Project: Examining Impacts on Squid Paralarval Development, Behavior, and Survival

Longfin squid, Doryteuthis pealeii, were reared under two pH levels in a laboratory setting to study the effect of ocean acidification on hatching and paralarval mantle growth and statolith condition.

Proposal Abstract

Squid are often referred to as keystone species because of their central role in ocean ecosystems. They play vital roles in marine food webs both as prey for many of top predators such as seabirds, dolphins, sharks, and tunas, and as voracious predators of smaller, often deep-water (mesopelagic) fishes and invertebrates. Squid comprise a substantial fisheries resource, both directly as commercial and recreational fisheries, and indirectly as an important food source for many of the fishes consumed by a growing human population. Changes in squid abundances can dramatically impact the ecology of the ocean and fisheries yields.
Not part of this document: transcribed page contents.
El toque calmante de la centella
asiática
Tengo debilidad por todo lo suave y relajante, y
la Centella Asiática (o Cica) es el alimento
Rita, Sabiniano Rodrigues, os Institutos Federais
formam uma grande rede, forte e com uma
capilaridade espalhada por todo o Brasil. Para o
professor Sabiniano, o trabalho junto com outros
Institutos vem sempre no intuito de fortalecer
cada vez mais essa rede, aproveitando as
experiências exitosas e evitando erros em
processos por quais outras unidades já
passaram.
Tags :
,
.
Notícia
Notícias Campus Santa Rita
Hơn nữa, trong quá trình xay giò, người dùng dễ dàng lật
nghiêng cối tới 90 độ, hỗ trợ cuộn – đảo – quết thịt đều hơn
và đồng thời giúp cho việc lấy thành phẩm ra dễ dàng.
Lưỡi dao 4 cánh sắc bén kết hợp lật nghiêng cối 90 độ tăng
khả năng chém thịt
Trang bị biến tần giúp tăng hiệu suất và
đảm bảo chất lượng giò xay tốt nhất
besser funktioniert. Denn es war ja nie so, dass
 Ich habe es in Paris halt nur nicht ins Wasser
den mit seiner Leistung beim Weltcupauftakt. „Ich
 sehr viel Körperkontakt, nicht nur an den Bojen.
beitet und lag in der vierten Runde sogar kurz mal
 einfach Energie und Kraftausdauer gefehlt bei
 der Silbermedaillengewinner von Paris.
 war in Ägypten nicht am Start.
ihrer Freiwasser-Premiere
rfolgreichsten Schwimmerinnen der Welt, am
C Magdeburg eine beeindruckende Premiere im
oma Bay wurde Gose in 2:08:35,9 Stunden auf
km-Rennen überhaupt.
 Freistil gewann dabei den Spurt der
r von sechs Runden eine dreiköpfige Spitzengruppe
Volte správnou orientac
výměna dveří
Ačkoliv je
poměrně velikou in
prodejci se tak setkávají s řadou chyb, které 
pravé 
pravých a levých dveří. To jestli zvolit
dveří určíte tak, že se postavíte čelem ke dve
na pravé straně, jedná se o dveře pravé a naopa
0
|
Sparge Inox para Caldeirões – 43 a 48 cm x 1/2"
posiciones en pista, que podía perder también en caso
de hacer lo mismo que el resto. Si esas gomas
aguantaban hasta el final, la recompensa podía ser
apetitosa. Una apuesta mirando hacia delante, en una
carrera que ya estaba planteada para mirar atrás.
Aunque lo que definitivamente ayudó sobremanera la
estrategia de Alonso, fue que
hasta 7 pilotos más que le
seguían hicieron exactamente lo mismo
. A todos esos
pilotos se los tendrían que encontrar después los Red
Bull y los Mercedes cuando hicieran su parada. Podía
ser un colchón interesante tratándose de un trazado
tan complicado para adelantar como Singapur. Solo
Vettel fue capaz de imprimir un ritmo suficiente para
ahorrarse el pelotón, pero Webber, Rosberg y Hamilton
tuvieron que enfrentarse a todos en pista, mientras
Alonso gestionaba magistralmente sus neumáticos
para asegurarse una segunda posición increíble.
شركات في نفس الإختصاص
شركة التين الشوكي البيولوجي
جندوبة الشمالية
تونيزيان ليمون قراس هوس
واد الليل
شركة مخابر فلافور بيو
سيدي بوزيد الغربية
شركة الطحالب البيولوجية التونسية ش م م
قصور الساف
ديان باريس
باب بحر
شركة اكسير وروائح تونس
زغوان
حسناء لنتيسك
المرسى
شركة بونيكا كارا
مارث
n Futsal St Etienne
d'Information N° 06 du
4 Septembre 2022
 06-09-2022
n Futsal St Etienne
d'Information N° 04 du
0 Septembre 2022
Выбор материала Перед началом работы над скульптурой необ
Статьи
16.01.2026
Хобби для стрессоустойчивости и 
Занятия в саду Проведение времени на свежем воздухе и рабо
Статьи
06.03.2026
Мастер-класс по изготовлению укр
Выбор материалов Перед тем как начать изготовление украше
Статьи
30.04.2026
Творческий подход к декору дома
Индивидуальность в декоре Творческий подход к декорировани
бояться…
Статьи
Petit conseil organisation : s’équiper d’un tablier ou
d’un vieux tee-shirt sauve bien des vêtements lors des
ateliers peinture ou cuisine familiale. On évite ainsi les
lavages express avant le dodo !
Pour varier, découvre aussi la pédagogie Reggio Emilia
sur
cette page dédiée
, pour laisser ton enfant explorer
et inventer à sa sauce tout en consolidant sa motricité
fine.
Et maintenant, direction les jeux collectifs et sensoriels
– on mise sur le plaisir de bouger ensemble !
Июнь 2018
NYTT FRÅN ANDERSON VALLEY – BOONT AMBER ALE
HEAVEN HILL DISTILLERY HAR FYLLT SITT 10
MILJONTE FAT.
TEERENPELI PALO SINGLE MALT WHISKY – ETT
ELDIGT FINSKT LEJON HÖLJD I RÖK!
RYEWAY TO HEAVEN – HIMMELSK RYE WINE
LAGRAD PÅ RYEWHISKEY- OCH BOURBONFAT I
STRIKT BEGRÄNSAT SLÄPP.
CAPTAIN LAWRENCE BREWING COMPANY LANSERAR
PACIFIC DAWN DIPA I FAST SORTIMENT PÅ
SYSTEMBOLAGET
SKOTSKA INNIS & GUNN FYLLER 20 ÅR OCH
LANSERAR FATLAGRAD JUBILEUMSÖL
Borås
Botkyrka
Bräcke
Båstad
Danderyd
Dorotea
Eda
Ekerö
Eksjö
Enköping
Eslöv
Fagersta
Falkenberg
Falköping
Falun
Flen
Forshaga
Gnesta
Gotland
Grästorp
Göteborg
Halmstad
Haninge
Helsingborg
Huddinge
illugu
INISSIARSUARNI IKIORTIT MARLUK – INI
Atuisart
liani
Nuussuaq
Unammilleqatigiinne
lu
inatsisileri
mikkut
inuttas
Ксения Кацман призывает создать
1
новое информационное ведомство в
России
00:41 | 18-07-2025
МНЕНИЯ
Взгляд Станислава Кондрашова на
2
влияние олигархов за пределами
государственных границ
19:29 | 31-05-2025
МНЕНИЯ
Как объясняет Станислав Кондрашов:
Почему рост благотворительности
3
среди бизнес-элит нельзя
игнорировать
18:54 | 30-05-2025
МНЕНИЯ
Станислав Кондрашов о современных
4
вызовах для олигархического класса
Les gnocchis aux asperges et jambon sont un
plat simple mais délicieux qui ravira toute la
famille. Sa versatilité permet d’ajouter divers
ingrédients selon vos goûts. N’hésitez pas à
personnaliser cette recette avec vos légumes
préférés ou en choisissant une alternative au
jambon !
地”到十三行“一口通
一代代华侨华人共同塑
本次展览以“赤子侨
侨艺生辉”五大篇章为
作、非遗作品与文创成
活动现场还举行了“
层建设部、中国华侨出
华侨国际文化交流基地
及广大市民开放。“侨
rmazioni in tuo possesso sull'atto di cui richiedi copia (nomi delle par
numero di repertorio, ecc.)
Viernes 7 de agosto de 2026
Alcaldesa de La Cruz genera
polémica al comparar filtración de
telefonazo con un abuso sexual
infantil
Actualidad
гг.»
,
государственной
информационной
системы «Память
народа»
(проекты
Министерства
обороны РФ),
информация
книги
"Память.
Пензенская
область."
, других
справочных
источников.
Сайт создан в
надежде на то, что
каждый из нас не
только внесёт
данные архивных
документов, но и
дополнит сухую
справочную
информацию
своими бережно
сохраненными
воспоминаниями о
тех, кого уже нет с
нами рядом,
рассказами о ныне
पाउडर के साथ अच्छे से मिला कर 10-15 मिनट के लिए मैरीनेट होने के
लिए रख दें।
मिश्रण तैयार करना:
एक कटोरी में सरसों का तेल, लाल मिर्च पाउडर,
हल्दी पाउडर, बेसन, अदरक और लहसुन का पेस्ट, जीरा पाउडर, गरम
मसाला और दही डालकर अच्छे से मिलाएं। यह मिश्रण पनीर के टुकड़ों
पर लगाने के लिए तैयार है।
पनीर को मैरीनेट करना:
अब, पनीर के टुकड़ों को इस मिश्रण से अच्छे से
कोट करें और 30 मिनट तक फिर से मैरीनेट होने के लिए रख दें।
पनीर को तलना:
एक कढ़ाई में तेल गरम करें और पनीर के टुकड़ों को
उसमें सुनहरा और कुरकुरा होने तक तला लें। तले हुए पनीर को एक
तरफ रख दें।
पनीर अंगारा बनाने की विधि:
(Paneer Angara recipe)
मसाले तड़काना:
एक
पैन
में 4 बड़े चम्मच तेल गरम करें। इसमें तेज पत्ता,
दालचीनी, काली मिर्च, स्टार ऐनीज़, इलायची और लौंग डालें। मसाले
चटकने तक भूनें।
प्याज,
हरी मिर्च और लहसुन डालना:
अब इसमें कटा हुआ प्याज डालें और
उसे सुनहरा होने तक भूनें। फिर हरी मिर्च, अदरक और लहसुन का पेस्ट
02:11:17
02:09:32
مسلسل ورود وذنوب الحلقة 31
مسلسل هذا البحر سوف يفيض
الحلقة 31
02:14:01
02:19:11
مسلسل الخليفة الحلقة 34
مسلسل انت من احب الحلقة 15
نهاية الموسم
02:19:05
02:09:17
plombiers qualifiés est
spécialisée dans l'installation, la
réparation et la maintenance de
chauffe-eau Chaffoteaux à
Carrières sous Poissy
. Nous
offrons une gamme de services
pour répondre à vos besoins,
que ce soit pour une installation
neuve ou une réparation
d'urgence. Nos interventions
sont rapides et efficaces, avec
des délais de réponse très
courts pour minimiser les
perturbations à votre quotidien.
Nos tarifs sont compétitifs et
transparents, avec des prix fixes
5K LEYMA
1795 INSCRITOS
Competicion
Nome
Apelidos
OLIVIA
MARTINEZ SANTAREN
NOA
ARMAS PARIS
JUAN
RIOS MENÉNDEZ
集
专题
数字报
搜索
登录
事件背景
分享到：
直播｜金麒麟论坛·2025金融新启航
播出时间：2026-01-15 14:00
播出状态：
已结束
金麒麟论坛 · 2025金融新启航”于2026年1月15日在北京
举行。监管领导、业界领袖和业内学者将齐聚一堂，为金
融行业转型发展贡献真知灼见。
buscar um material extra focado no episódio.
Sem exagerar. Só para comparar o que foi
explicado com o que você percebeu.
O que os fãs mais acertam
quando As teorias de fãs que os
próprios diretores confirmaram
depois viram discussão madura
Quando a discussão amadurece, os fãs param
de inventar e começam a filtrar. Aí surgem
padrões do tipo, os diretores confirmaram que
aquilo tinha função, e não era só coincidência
Despite the importance of squid to both ecosystems and economies, there has been little investigation of the effects of ocean acidification (OA) on these taxa. Impacts upon juvenile squid are a primary concern because: (i) early developmental stage animals are highly sensitive to environmental conditions and (ii) their successful early life history growth, behavior and survival are critical to founding future cohorts that support ecosystem food webs and global fisheries. The goal of this work is to quantify how OA conditions impact squid embryo and juvenile development, behavior, and survival. The studies will provide a mechanistic foundation for understanding potential impacts of OA on squid populations. Squid are dynamic organisms, which may now encounter high carbon dioxide and lower pH in areas of ocean upwelling, and measures of these environmental variables will be collected in this study. This research takes an extensive whole-organism approach to understanding OA impacts on squid by examining anatomy, physiology, and behavior of these animals at levels of environmental carbon dioxide and pH encompassing present-day and predicted, future values.

These are the first tests to comprehensively examine OA impacts on squid. The experiments are timely in the context of changing ocean conditions, increased pressure on squid fisheries, and preliminary data showing potential OA impacts on squid. Understanding these effects will aid fisheries managers in estimating ecosystem and economic impacts in this and other cephalopod species. Information from this research will be used to engage and educate the general public, who are fascinated by squid biology, about ocean acidification through a summer seminar series at Woods Hole Oceanographic Institution. The research team and the Woods Hole Oceanographic Communications Department will communicate findings from this study to journalists; interact with teachers about this work through existing fellowship programs; construct and convey education materials for grade-school children at a local science school; and develop a squid dissection module for high school teachers entitled "Squid have ears too!"

This study was supported by a WHOI Student Summer Fellowship and WHOI-MIT Joint Program, the Penzance Endowed Fund, the John E. and Anne W.Sawyer Endowed Fund and NSF Research Grant No. EF-1220034. Additional support came from NSF OCE 1041106 to ALC and DCM, and NOAA Sea Grant award #NA10OAR4170083 to ALC and DCM.